EAC provides the space for respectful relating and trust.  The relational experience with the horses is an opportunity for clients to explore, question, and make grounded and present contact, and creates the opportunity into embodied awareness in the moment. The encounter is offered in the spirit of safety and support without judgment. The counselor, the client, and the horse together create a unique opportunity for deepening self exploration through non-verbal and verbal experience in the moment.

EAC is experiential and also offers an opportunity for re-connection with nature in the contact with horses and the great outdoors. Structured activities are designed to utilize the inherent soothing properties of the natural world to heal wounds, gain insights, and create a more peaceful interior and exterior world. EAC uses the organic material of nature to both heal and enhance the interior world of our clients.

Equine-Assisted Counseling (EAC) for Youth
EAC is an emerging treatment modality that the counselor may use in treating youth. In short, the youth must earn the trust of a horse. To earn this trust, youth must learn to relate effectively with the horse and successfully respond to the challenges the horse presents. Horses are prey animals, which naturally puts them into a position of being aware of their surroundings and on constant guard. The animals are highly sensitive and respond to the moods, feelings, attitude, and especially body language of the child or adolescent. Horses do not respond well to anger, aggression, frustration, manipulation, bullying, or disrespect, which many troubled youth initially may try to use in their interaction with a horse. The child or adolescent have to develop alternative strategies for relating with a horse than they have used in the past to relate to other people in their lives. The sheer size of a horse – in many cases, the animals weigh over 1,000 pounds – also inspires the child or adolescent to develop respect and awareness. Horses help guarded and closed-off youth release their hostility, work with their defense barrier, open up, and act more truthfully and authentically. Many times they can develop admiration, compassion, and empathy as well as reduction in loneliness. Children and adolescents learn to develop healthier ways of interacting and cooperating with others.

Equine-Assisted Counseling (EAC) for Women
EAC is an emerging treatment modality that the counselor may use in treating women. Through hands on ground activities (if safe, riding) and forming a bond with a horse, metaphors are generated which is then reflected on how the woman relates to herself and others. With the support of the counselor, the woman is given the opportunity to address the metaphor and expound on their reactions, perceptions, and feelings gaining insight into their habits, fears, and unconscious ways of coping or relating. This offers an opportunity to work toward the understanding and healing of those issues.

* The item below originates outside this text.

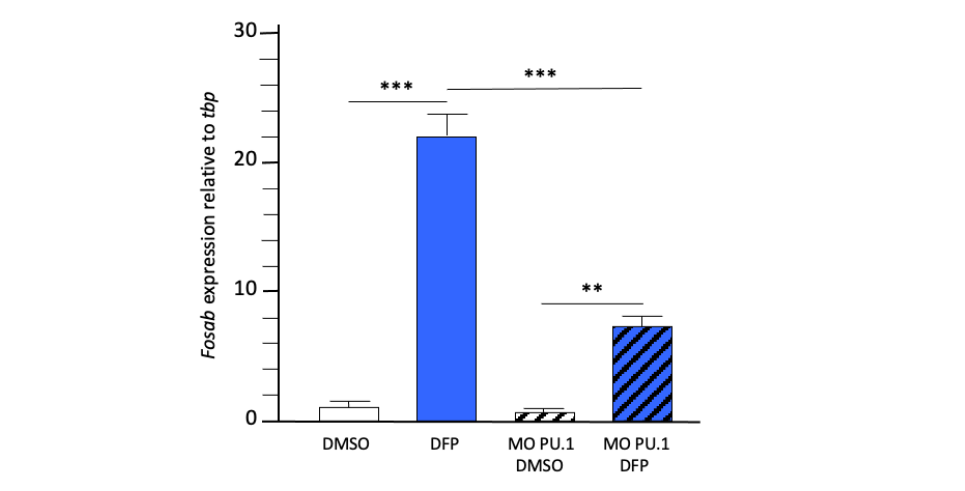
Figure 7. Microglial depletion markedly reduced DFP-induced neuronal hyperactivation. Ex- pression levels of fosab RNAs relative to that of reference tbp transcripts, from control larvae and pU.1 morphants exposed for 6 h to either 1% DMSO (DMSO) or 15 µ M DFP (DFP) (in each condition, N = 7–8 samples, n = 7 larvae/sample). Error bars on all graphs represent the standard error of the mean (SEM). Statistics: **, p < 0.01; ***, p <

EAC is an effective means for focusing on cooperation, communication, and problem solving. Working with a horse provides a natural setting in which to face fears and self-doubt and increase confidence and self-esteem. Equine-assisted therapy also provides a safe context for exploring, challenging, validating, changing, and learning more ways of relating. Students find this part of our program highly social, challenging, and fun, yet therapeutically powerful and often life-changing.